Dataset entries
'''

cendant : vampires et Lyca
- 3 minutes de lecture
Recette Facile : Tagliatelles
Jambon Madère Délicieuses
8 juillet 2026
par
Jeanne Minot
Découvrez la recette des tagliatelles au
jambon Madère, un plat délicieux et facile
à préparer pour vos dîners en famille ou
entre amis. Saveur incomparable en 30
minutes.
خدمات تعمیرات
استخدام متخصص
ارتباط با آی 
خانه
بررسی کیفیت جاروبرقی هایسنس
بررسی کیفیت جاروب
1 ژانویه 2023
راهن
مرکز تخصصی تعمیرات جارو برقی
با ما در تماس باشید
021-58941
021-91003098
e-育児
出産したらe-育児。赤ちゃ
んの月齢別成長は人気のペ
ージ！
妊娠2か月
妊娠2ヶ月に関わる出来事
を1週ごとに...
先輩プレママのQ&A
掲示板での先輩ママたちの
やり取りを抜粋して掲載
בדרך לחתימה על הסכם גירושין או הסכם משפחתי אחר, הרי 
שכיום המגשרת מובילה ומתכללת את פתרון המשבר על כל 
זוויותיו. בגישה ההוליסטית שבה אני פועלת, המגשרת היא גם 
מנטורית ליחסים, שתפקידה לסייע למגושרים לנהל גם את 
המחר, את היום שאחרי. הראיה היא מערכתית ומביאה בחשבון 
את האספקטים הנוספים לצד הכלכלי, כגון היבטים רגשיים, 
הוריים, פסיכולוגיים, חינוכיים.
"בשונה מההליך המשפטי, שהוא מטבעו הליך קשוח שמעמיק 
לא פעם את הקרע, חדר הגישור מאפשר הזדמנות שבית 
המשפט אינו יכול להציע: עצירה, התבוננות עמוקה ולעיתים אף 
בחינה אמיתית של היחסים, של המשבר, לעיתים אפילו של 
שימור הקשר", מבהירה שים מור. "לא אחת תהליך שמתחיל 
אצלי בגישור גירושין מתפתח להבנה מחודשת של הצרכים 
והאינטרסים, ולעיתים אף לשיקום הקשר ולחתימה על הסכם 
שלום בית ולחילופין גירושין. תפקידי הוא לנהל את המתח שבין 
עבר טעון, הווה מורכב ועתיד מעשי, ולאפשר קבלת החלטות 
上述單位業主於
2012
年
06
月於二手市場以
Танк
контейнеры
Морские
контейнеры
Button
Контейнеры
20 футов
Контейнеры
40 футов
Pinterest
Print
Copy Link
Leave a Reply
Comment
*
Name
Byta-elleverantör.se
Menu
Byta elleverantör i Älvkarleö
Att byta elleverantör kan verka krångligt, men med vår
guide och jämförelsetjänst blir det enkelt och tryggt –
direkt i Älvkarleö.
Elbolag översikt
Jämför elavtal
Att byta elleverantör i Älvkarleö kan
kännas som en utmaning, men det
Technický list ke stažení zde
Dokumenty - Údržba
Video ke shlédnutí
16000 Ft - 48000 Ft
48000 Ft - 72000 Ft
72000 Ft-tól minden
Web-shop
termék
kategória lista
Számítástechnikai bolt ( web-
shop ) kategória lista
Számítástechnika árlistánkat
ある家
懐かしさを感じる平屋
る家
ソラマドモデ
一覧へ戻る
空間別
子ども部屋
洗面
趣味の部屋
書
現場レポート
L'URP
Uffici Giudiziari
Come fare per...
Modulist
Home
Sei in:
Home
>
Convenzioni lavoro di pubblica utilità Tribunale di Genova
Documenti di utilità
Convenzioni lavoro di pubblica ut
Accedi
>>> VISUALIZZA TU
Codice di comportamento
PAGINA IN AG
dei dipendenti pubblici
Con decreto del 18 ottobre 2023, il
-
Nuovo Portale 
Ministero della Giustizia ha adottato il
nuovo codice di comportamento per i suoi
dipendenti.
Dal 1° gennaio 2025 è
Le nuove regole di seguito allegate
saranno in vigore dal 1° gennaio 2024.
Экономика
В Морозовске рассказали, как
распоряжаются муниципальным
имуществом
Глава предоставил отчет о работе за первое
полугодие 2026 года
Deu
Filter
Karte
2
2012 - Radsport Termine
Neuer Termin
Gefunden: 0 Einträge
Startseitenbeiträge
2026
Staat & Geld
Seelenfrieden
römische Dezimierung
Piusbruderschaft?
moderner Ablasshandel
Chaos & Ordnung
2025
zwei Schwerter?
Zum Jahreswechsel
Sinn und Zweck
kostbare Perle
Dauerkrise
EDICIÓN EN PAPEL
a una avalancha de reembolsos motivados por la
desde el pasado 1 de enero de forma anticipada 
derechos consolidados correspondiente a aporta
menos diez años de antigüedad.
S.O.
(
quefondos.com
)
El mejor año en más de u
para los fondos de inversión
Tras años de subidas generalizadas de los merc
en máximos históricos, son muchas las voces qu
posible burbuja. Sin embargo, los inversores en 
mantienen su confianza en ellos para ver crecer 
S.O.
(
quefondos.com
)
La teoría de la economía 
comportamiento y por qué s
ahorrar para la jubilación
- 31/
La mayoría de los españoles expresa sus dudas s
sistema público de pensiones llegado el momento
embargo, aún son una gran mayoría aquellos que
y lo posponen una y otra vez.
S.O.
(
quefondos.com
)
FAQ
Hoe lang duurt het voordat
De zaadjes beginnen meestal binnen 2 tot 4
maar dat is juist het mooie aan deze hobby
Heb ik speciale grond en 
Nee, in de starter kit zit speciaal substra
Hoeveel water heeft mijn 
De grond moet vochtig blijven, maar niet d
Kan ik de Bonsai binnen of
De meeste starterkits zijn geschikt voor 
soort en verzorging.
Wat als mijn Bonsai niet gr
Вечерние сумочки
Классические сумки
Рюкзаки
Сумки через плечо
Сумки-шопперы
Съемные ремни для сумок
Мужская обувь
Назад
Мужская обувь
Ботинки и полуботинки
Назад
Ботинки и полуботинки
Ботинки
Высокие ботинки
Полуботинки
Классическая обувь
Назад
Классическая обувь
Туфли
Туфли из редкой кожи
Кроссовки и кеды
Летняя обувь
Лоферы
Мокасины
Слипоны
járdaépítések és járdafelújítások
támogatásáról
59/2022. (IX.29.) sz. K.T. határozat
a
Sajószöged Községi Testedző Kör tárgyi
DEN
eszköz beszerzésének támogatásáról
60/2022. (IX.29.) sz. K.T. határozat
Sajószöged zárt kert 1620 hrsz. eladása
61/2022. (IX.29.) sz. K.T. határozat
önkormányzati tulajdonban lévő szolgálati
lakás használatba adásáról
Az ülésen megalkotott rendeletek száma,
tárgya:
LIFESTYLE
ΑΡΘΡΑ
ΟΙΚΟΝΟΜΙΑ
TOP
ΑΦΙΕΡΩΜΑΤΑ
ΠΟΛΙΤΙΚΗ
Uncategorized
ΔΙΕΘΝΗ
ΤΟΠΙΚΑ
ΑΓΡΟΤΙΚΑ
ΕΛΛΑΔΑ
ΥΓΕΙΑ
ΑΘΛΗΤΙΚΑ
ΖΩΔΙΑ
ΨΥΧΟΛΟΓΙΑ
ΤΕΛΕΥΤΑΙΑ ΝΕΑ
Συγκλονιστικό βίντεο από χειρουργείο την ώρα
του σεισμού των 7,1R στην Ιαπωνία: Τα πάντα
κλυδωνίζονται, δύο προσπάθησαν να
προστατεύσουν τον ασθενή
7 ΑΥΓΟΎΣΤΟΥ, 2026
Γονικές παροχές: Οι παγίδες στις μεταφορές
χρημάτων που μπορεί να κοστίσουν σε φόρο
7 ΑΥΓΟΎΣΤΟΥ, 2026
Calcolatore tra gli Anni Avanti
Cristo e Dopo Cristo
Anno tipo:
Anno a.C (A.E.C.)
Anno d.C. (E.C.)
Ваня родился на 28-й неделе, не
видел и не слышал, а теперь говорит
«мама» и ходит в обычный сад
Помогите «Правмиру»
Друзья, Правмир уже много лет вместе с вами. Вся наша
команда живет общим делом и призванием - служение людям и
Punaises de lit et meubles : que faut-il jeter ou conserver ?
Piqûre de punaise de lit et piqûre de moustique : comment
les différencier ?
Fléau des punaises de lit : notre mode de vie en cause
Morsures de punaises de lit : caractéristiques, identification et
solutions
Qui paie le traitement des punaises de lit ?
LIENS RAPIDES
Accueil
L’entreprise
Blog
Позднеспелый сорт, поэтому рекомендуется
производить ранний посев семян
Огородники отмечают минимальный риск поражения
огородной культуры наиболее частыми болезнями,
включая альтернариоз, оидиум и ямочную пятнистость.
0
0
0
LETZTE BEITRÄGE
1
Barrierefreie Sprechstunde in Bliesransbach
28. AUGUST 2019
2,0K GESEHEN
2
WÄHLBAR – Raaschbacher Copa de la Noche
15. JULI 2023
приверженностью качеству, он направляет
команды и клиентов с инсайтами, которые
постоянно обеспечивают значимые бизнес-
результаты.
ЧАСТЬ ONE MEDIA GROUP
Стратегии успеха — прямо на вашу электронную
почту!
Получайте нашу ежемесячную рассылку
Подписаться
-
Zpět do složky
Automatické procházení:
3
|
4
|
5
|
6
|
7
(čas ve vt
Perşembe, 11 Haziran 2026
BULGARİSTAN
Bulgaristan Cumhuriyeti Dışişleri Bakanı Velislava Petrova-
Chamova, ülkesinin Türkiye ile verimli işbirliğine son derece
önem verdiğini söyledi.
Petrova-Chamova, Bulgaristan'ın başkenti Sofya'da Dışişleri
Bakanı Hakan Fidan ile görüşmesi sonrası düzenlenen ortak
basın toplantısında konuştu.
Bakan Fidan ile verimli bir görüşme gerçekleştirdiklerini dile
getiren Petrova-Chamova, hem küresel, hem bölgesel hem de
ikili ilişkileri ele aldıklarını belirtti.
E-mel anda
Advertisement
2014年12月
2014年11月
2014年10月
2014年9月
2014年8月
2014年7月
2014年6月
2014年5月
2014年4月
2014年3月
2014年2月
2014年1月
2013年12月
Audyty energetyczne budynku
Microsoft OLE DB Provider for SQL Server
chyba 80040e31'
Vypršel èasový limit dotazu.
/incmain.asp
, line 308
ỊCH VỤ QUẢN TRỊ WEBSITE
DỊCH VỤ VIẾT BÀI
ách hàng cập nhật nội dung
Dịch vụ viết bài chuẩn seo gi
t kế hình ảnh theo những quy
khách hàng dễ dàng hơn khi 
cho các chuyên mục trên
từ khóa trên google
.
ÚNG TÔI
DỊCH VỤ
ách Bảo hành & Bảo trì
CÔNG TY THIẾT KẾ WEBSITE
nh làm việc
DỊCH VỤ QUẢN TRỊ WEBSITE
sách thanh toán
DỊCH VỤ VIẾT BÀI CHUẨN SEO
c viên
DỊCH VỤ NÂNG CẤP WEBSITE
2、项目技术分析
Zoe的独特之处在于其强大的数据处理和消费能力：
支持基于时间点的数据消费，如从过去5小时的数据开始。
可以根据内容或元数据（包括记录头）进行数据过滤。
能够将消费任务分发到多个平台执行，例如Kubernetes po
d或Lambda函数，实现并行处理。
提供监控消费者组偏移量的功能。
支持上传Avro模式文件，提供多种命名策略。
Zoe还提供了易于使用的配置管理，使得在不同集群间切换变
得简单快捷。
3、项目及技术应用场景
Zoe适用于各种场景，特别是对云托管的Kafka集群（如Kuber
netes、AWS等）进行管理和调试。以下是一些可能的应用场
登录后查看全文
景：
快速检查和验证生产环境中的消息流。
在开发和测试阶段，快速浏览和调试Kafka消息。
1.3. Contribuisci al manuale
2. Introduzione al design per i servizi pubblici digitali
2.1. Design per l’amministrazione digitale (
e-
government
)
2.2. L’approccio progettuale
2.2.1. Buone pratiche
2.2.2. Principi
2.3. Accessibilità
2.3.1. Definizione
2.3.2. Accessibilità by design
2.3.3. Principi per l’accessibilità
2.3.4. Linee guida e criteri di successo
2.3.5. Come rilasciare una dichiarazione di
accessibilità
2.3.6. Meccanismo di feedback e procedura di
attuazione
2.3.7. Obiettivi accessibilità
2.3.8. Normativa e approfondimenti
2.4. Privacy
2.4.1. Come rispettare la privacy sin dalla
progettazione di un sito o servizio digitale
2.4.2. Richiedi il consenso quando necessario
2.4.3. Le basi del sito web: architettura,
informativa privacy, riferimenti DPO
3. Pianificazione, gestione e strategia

'''

- _WORK INSTRUCTIONS_:
Respond with the exact lines running from the one that contains "2.3.7. Obiettivi accessibilità" through the last line of the data above, and no other lines.

- _FINAL ANSWER_:
2.3.7. Obiettivi accessibilità
2.3.8. Normativa e approfondimenti
2.4. Privacy
2.4.1. Come rispettare la privacy sin dalla
progettazione di un sito o servizio digitale
2.4.2. Richiedi il consenso quando necessario
2.4.3. Le basi del sito web: architettura,
informativa privacy, riferimenti DPO
3. Pianificazione, gestione e strategia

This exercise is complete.